In face of the pressing demand for wheel-rail vibration and noise control in high-speed railway and the lagged theoretical study, the Program aims to study the basic theory of periodic structure vibration characteristics and vibration control of high-speed railway track structure. The Program, on account of the theory of phononic crystal, studies the vibration band gaps properties of track periodic structure in high-speed railway and analyzes the vibration control based on band gaps principle by means of calculation on periodic structure vibration band gaps and band gaps control. Specifically, the Program mainly comprises of: setting up a calculation model for vibration band gaps in infinite periodic track structure of high-speed railway based on transfer matrix method and Bloch theory; verifying the model by use of analysis method for vibration transfer characteristics; exploring the impacts of track foundation stiffness and rail temperature force on vibration band gaps properties; implementing directive band gaps control on target band in the light of the control principle for band gaps in photonic crystal; verifying the vibration control performance of optimal multiple oscillators by use of analysis method for vibration transfer characteristics; carrying out quantitative structural design on the optimal multiple oscillators accepted in the verification, and verifying vibration reduction effect of multiple-oscillator structure by employing analysis method for vibration transfer characteristics. The findings can further upgrade the analysis method for the design of high-speed railway track structure, and provide new scientific basis and technical advice for vibration control of track structure in high-speed railway.

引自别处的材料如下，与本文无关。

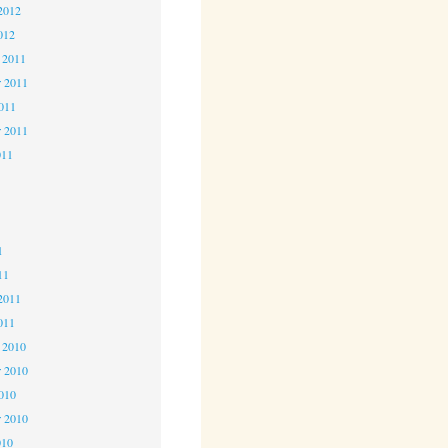
2012
012
 2011
 2011
2011
r 2011
011
1
1
1
11
2011
011
 2010
 2010
2010
r 2010
010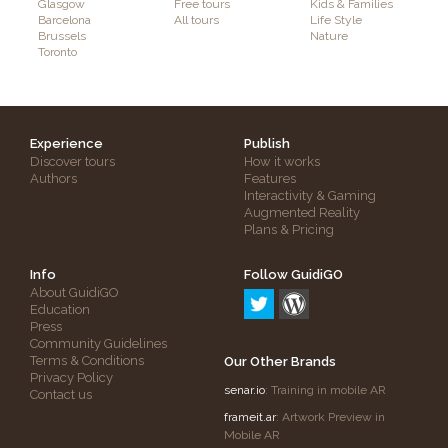
Glasgow
Free tours
Kids & Families
Barcelona
All tours
Life Style
Brussels
Nature
Toronto
Experience
Publish
Discover tours
How it works
Authors
Features
Interactivity & Gaming
Augmented Reality
Plans & Pricing
Info
Follow GuidiGO
About GuidiGO
Education
Press
Community Guidelines
Terms & Conditions
Our Other Brands
Privacy Policy
senar.io
: Training in mobile AR
Contact us
frameit.ar
: Artwork Preview in
Mobile AR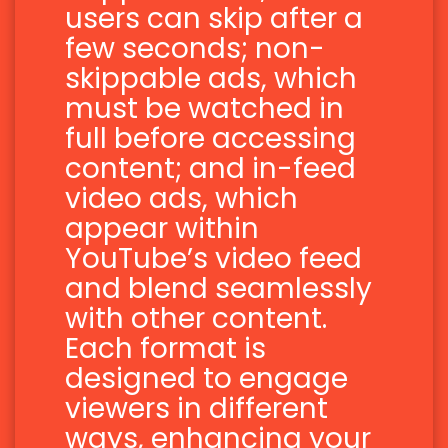
users can skip after a
few seconds; non-
skippable ads, which
must be watched in
full before accessing
content; and in-feed
video ads, which
appear within
YouTube’s video feed
and blend seamlessly
with other content.
Each format is
designed to engage
viewers in different
ways, enhancing your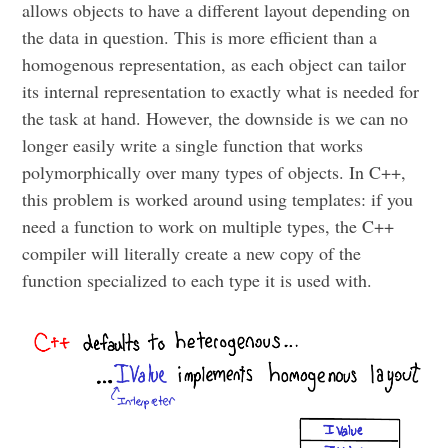
allows objects to have a different layout depending on
the data in question. This is more efficient than a
homogenous representation, as each object can tailor
its internal representation to exactly what is needed for
the task at hand. However, the downside is we can no
longer easily write a single function that works
polymorphically over many types of objects. In C++,
this problem is worked around using templates: if you
need a function to work on multiple types, the C++
compiler will literally create a new copy of the
function specialized to each type it is used with.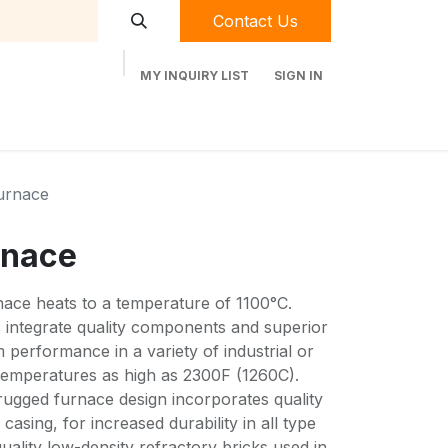
Contact Us
MY INQUIRY LIST
SIGN IN
t Labequip
Contact Us
Used Equipment
urnace
rnace
nace heats to a temperature of 1100°C.
s integrate quality components and superior
erformance in a variety of industrial or
 temperatures as high as 2300F (1260C).
rugged furnace design incorporates quality
asing, for increased durability in all type
uality low-density refractory bricks used in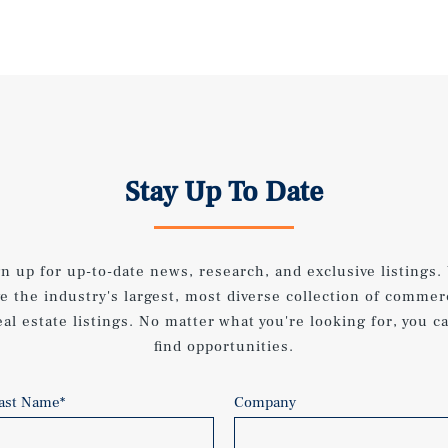
Stay Up To Date
gn up for up-to-date news, research, and exclusive listings.
e the industry's largest, most diverse collection of commer
eal estate listings. No matter what you're looking for, you c
find opportunities.
ast Name
*
Company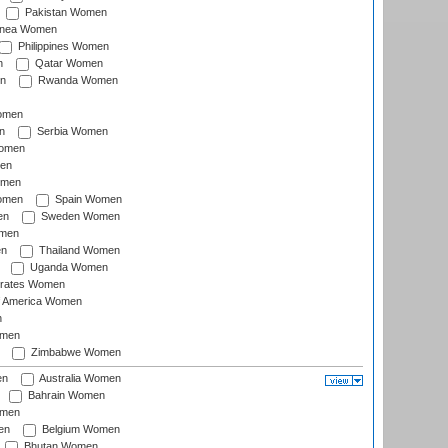
Pakistan Women
inea Women
Philippines Women
n
Qatar Women
n
Rwanda Women
Women
n
Serbia Women
Women
en
omen
omen
Spain Women
en
Sweden Women
omen
en
Thailand Women
Uganda Women
irates Women
of America Women
n
omen
Zimbabwe Women
en
Australia Women
Bahrain Women
omen
en
Belgium Women
Bhutan Women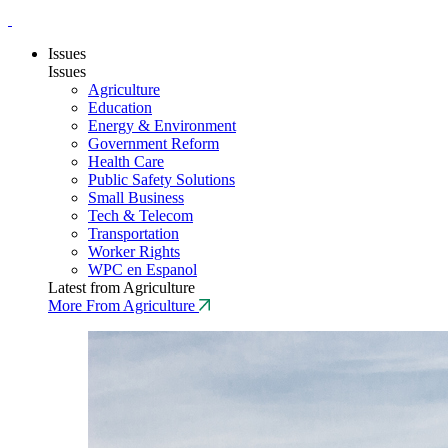
Issues
Issues
Agriculture
Education
Energy & Environment
Government Reform
Health Care
Public Safety Solutions
Small Business
Tech & Telecom
Transportation
Worker Rights
WPC en Espanol
Latest from Agriculture
More From Agriculture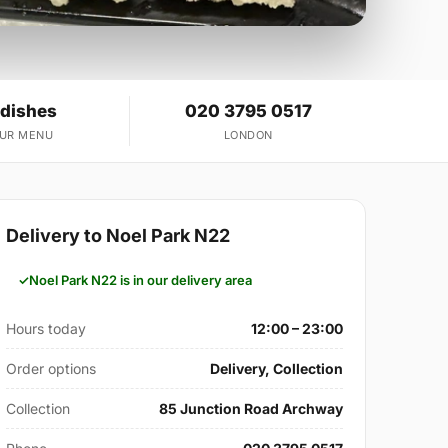
 dishes
020 3795 0517
OUR MENU
LONDON
Delivery to Noel Park N22
Noel Park N22 is in our delivery area
Hours today
12:00 – 23:00
Order options
Delivery, Collection
Collection
85 Junction Road Archway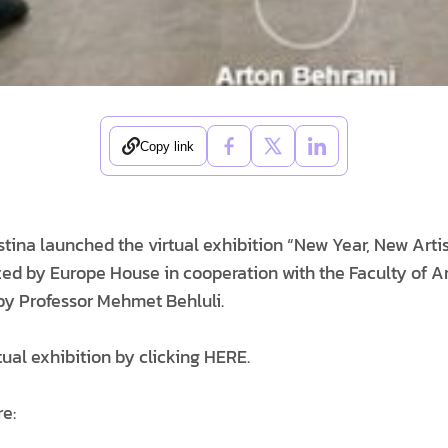
Copy link
stina launched the virtual exhibition “New Year, New Arti
zed by Europe House in cooperation with the Faculty of Ar
 by Professor Mehmet Behluli.
rtual exhibition by clicking HERE.
re: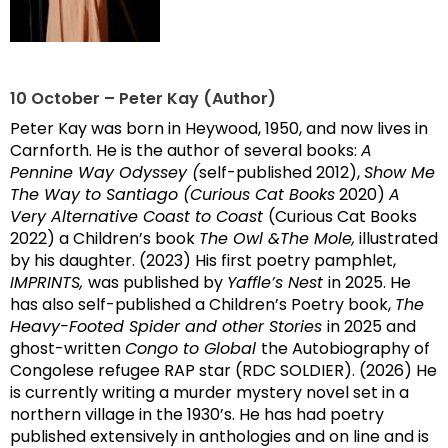
10 October – Peter Kay (Author)
Peter Kay was born in Heywood, 1950, and now lives in
Carnforth. He is the author of several books:
A
Pennine Way Odyssey (
self-published 2012),
Show Me
The Way to Santiago (Curious Cat Books
2020)
A
Very Alternative Coast to Coast
(Curious Cat Books
2022) a Children’s book
The Owl &The Mole,
illustrated
by his daughter. (2023) His first poetry pamphlet,
IMPRINTS,
was published by
Yaffle’s Nest
in 2025. He
has also self-published a Children’s Poetry book,
The
Heavy-Footed Spider and other Stories
in 2025 and
ghost-written
Congo to Global
the Autobiography of
Congolese refugee RAP star (RDC SOLDIER). (2026) He
is currently writing a murder mystery novel set in a
northern village in the 1930’s. He has had poetry
published extensively in anthologies and on line and is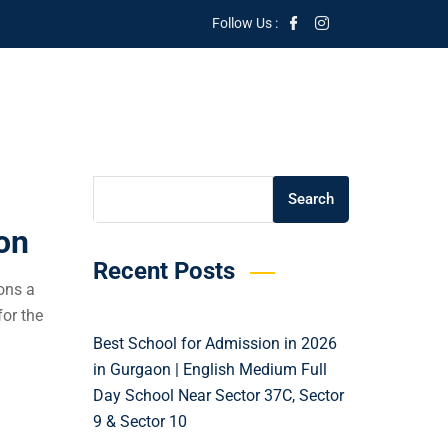
Follow Us :
Search
Search
on
Recent Posts
ons a
or the
Best School for Admission in 2026
in Gurgaon | English Medium Full
Day School Near Sector 37C, Sector
9 & Sector 10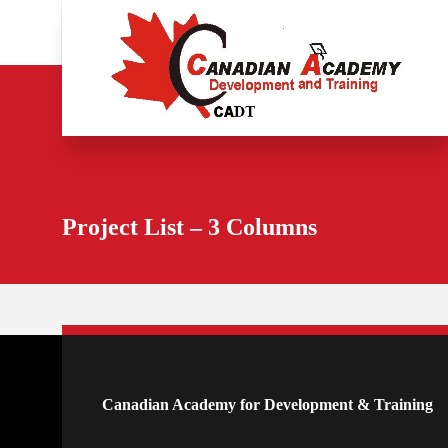
Project List – 3 Columns
Canadian Academy for Development & Training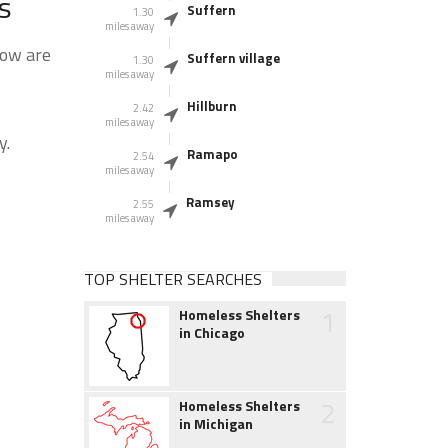
s
Suffern
1.30
miles away
low are
Suffern village
1.30
miles away
Hillburn
2.42
miles away
y.
Ramapo
2.54
miles away
Ramsey
2.55
miles away
TOP SHELTER SEARCHES
1
Homeless Shelters
in Chicago
2
Homeless Shelters
in Michigan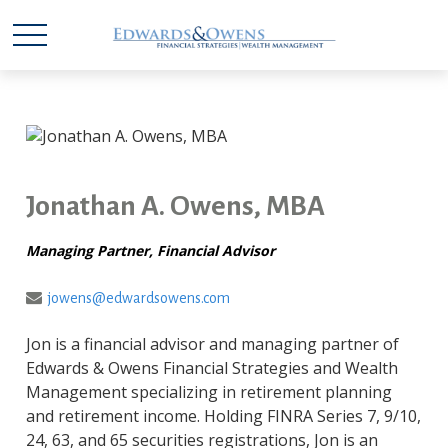
Jonathan A. Owens, MBA
Managing Partner, Financial Advisor
jowens@edwardsowens.com
Jon is a financial advisor and managing partner of
Edwards & Owens Financial Strategies and Wealth
Management specializing in retirement planning
and retirement income. Holding FINRA Series 7, 9/10,
24, 63, and 65 securities registrations, Jon is an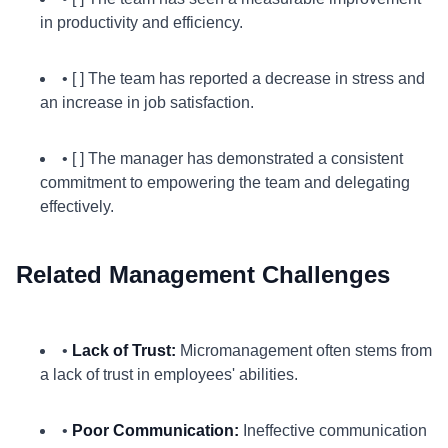
in productivity and efficiency.
• [ ] The team has reported a decrease in stress and
an increase in job satisfaction.
• [ ] The manager has demonstrated a consistent
commitment to empowering the team and delegating
effectively.
Related Management Challenges
•
Lack of Trust:
Micromanagement often stems from
a lack of trust in employees' abilities.
•
Poor Communication:
Ineffective communication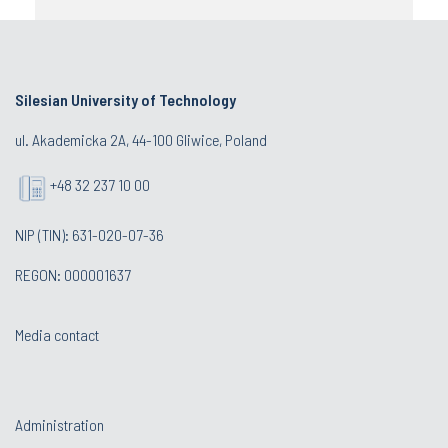
Silesian University of Technology
ul. Akademicka 2A, 44-100 Gliwice, Poland
+48 32 237 10 00
NIP (TIN): 631-020-07-36
REGON: 000001637
Media contact
Administration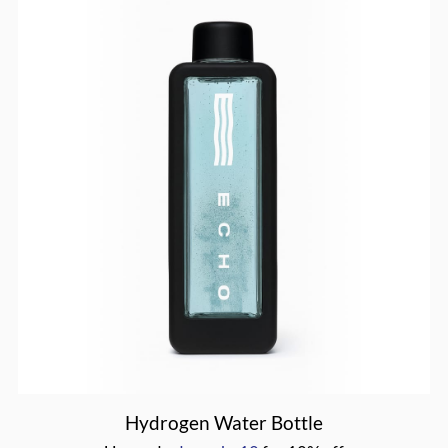
drmasha10
Hydrogen Water Bottle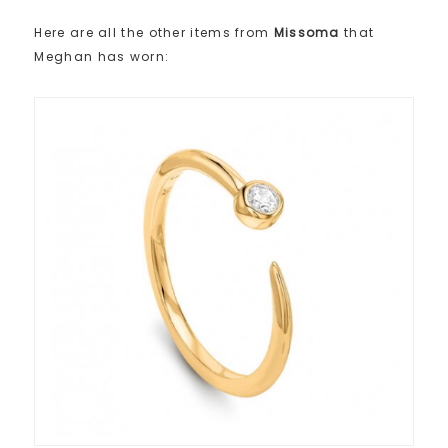
Here are all the other items from
Missoma
that
Meghan has worn: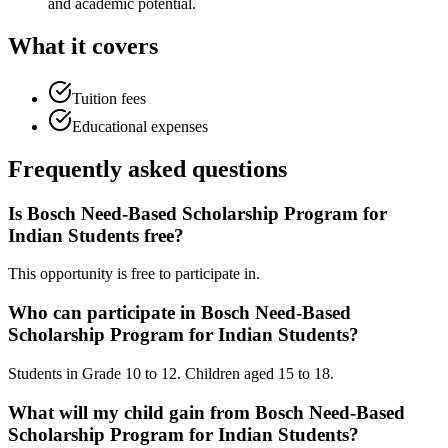
and academic potential.
What it covers
Tuition fees
Educational expenses
Frequently asked questions
Is Bosch Need-Based Scholarship Program for
Indian Students free?
This opportunity is free to participate in.
Who can participate in Bosch Need-Based
Scholarship Program for Indian Students?
Students in Grade 10 to 12. Children aged 15 to 18.
What will my child gain from Bosch Need-Based
Scholarship Program for Indian Students?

针对高速铁路轮轨振动与噪声控制的迫切需求以及相关理论研究的滞后，以高速铁路轨道周期结构振动特性及其振动控制为研究对象进行基础理论研究。本项目基于声子晶体理论，从周期结构振动带隙计算与带隙调控等方面，开展高速铁路轨道周期结构振动带隙特性及基于带隙原理的振动控制分析。主要包括：利用传递矩阵法及布洛赫（Bloch）定理，建立无限周期高速铁路轨道结构的振动带隙计算模型，结合振动传递特性分析法验证模型的正确性，探讨轨道基础刚度及钢轨温度力对振动带隙特性的影响；采用声子晶体带隙调控机理，针对目标频段，进行定向带隙调控，并结合振动传递特性分析法检验最优多振子的振动控制效果；对经检验的最优多振子进行定量结构设计，再次结合振动传递特性分析法验证多振子结构的减振效果。该研究成果可进一步完善高速铁路轨道结构设计分析方法，为高速铁路轨道结构振动控制提供一种新的科学依据和技术指导。

针对高速铁路轮轨振动与噪声控制的迫切需求以及相关理论研究的滞后，以高速铁路轨道周期结构振动特性及其振动控制为研究对象进行基础理论研究。本项目基于声子晶体理论，从周期结构振动带隙计算与带隙调控等方面，开展高速铁路轨道周期结构振动带隙特性及基于带隙原理的振动控制分析。建立高速铁路周期结构振动带隙理论模型，分析了周期轨道结构振动带隙特征，研究了轨道结构带隙行为，阐明了轨道结构带隙形成机理。并开展了高速铁路弹性波带隙验证研究，分别从有限元方法和现场试验出发，验证了轨道结构振动带隙特征。分析了随机失谐特征对轨道结构振动带隙的影响规律，结果表明随机失谐可提高带隙宽度，为减振降噪提供新思路。基于声子晶体局域共振带隙机理，提出了钢轨局域振子结构以控制钢轨噪声。以上究成果可进一步完善高速铁路轨道结构设计分析方法，为高速铁路轨道结构振动控制提供一种新的科学依据和技术指导。